Esse neo-PSB me causa engulhos.
Por tudo isso, por tudo o que foi dito e pelo que ainda precisa ser dito, a fusão é tristemente lógica, pois dá sequência aos vitoriosos esforços de seus dirigentes atuais para jogar a história partidária na lata de lixo e abdicar de seu futuro. Podendo ser o grande leito da esquerda, optou o PSB pelo papel de valhacouto de uma direita espúria. É obra dos que mudam para ganhar, e transformam a política em mero jogo estatístico, ou instrumento de mesquinhas realizações pessoais.
É a miséria da política.
Ora, que esperar de um partido que, ainda se dizendo socialista, vota majoritariamente contra os trabalhadores e consagra a precarização do trabalho? Que esperar de um partido que, dizendo-se socialista, propõe o ensino do criacionismo em nossas escolas?
De uma forma ou de outra, essa fusão abre caminho para novas fusões, de igual forma indignas mas coerentes, e de igual forma lamentáveis, com outros partidos de direita. Por que não fundir-se, por exemplo, com o DEM de Caiado, e o ‘Solidariedade’ do ‘Paulinho da Força’? O qual, aliás, tentou, muitos anos passados, ingressar no PSB, mas teve seu pleito rejeitado por Miguel Arraes. As razões de Arraes para negar-lhe ingresso são hoje, porém, as razões que devem levar os dirigentes adventícios a procurá-lo.
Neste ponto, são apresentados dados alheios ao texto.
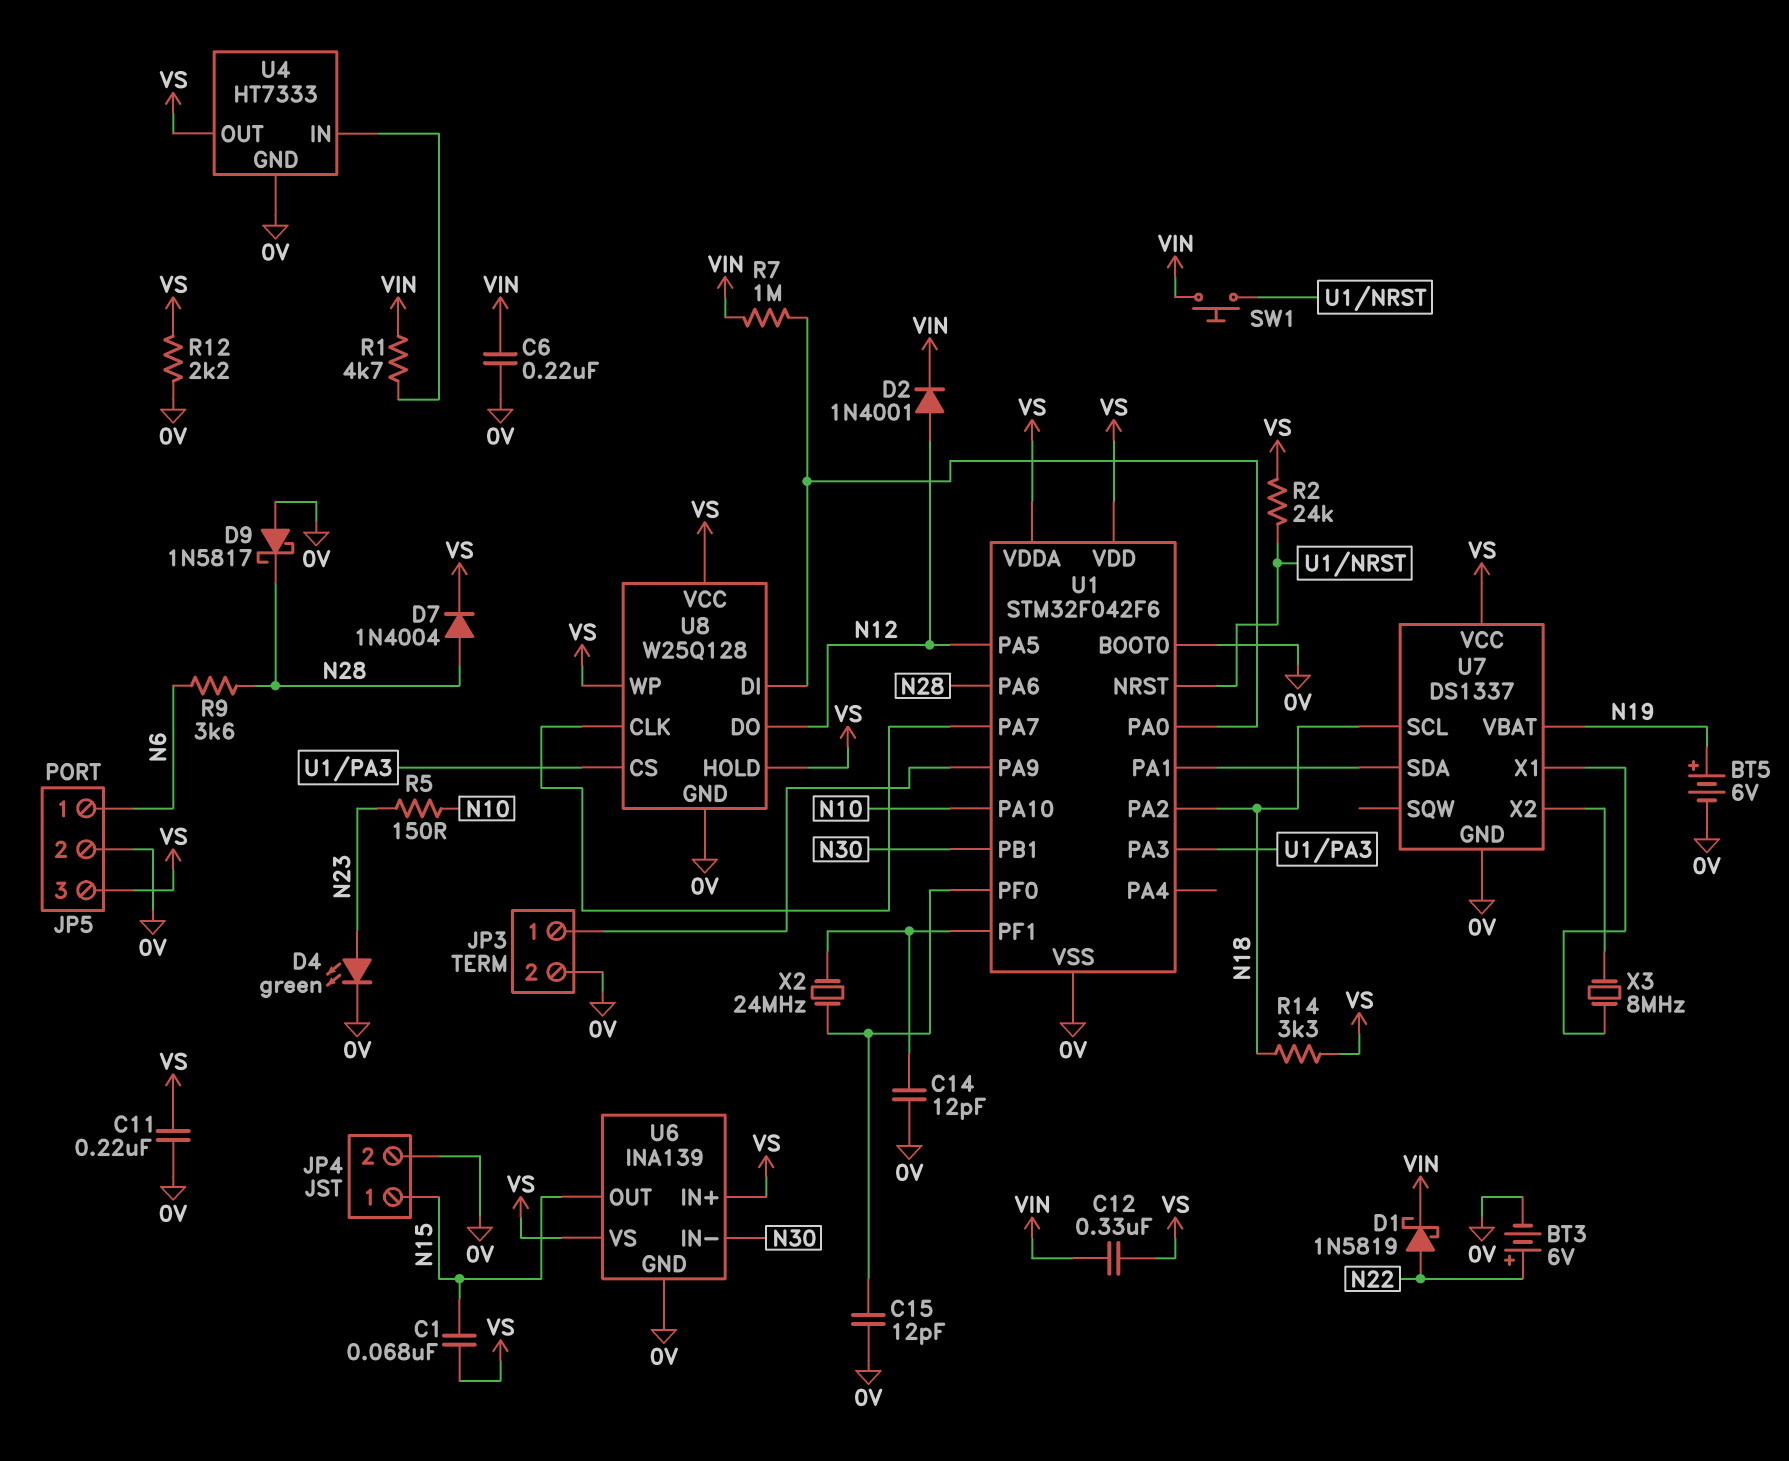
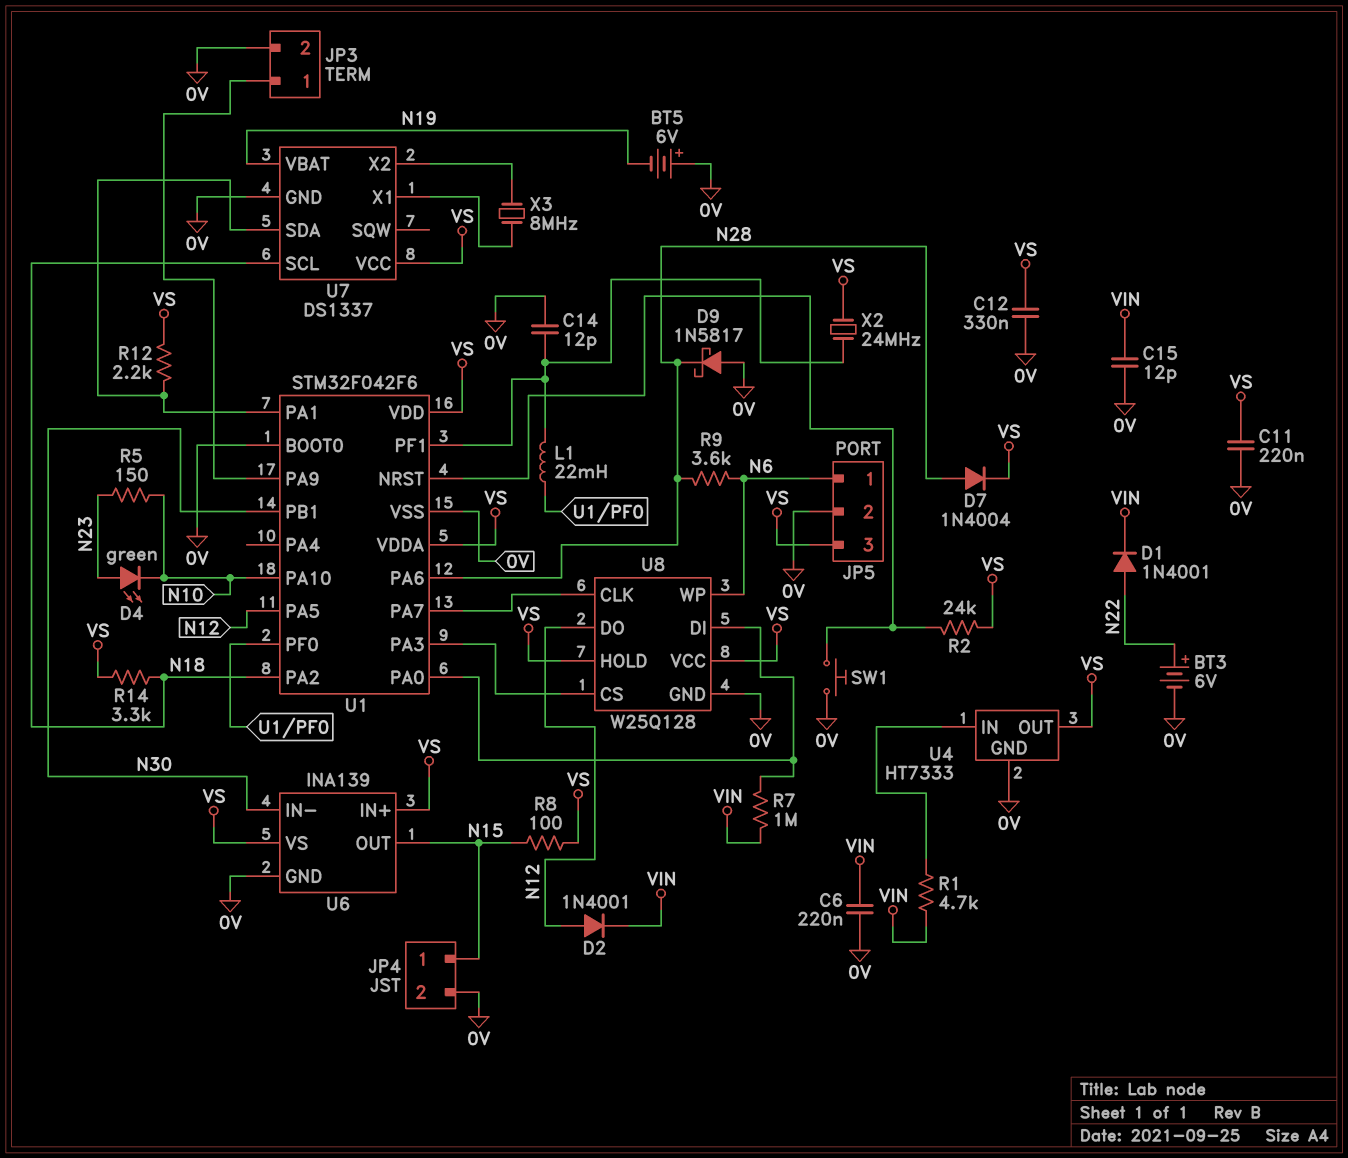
BT5: 6V (plus N19, minus 0V) -> 6V (plus 0V, minus N19)
C1: 68nF (N15, VS) -> none
C12: 330nF (VIN, VS) -> 330nF (0V, VS)
C15: 12pF (0V, U1/PF0) -> 12pF (0V, VIN)
D1: schottky 1N5819 (A N22, K VIN) -> diode 1N4001 (A N22, K VIN)
D4: LED green (A N23, K 0V) -> LED green (A N23, K N10)
L1: none -> 22mH (U1/PF0, U1/PF1)
R8: none -> 100 (N15, VS)
R12: 2.2k (0V, VS) -> 2.2k (U1/PA1, VS)
SW1: button (U1/NRST, VIN) -> button (0V, U1/NRST)
U8 pin WP: VS -> N6
X2: 24MHz (U1/PF0, U1/PF1) -> 24MHz (U1/PF1, VS)

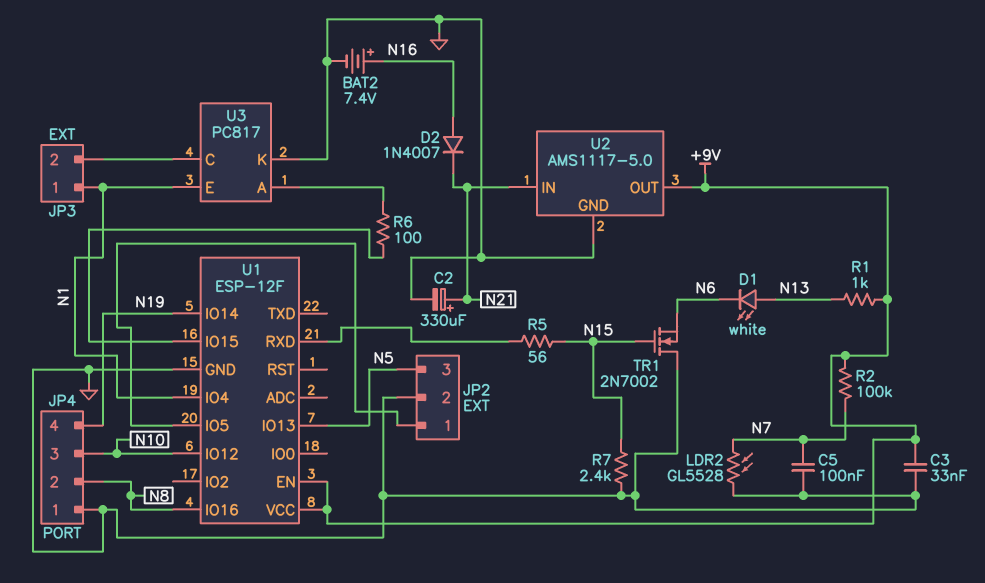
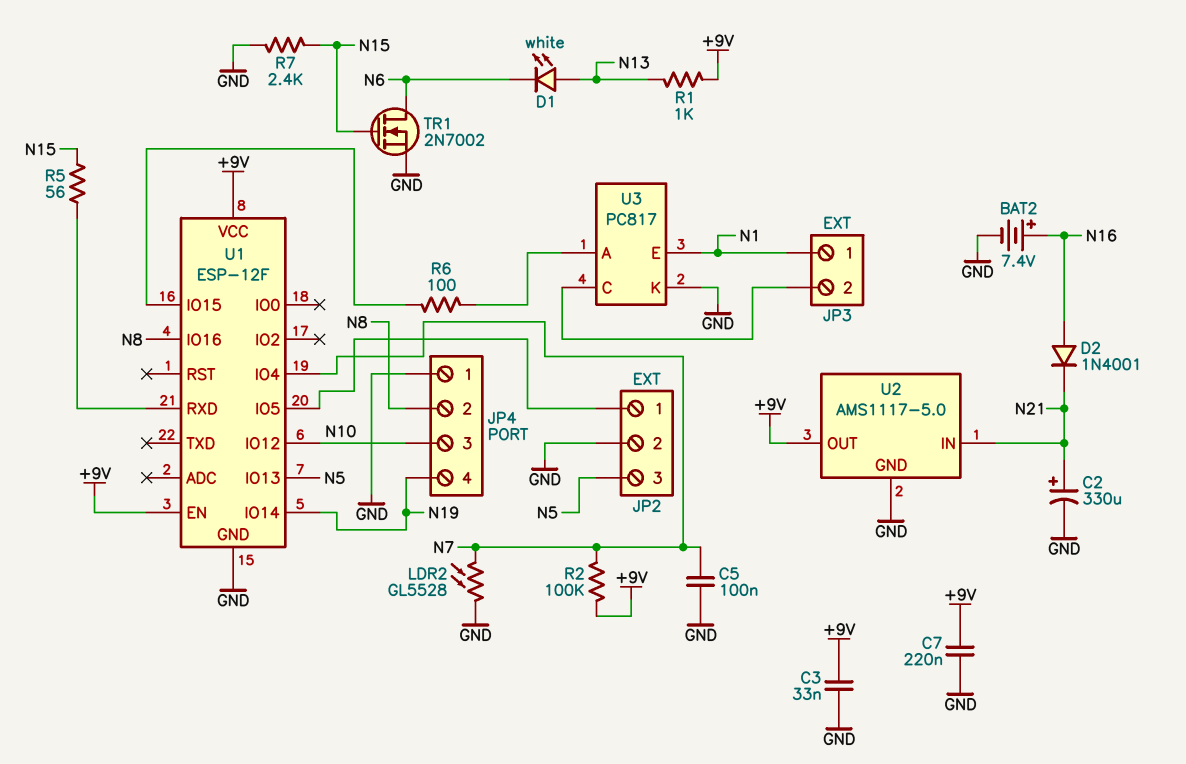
C7: none -> 220nF (+9V, GND)
D2: diode 1N4007 (A N16, K N21) -> diode 1N4001 (A N16, K N21)
TR1: NMOS 2N7002 (G N15, D GND, S N6) -> NMOS 2N7002 (G N15, D N6, S GND)
U1 pin IO4: N1 -> N7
Num ato de dignidade histórico-política (certamente é pedir muito dos atuais dirigentes), o Congresso Extraordinário do PSB, apressadamente convocado, sem nenhuma discussão com as bases, poderia, numa derradeira homenagem a João Mangabeira, Miguel Arraes, Antônio Houaiss, Evandro Lins e Silva e Jamil Haddad, raspar da sigla o ‘S’ de socialismo. Poderia ser apenas ‘P40′, um nada e um número, ou apenas ’40’, como muitos de seus dirigentes atuais pleiteiam, há tempos. Um partido sem projeto, sem ideologia, sem caráter, líquido à espera do recipiente que lhe dará forma, espaço para a traficância ideológica. Mas um partido (se essa designação ainda lhe cabe) apto a crescer estatisticamente nesse deserto moral que ora impera na política brasileira, e no qual sua Nomenklatura atual se refastela e goza.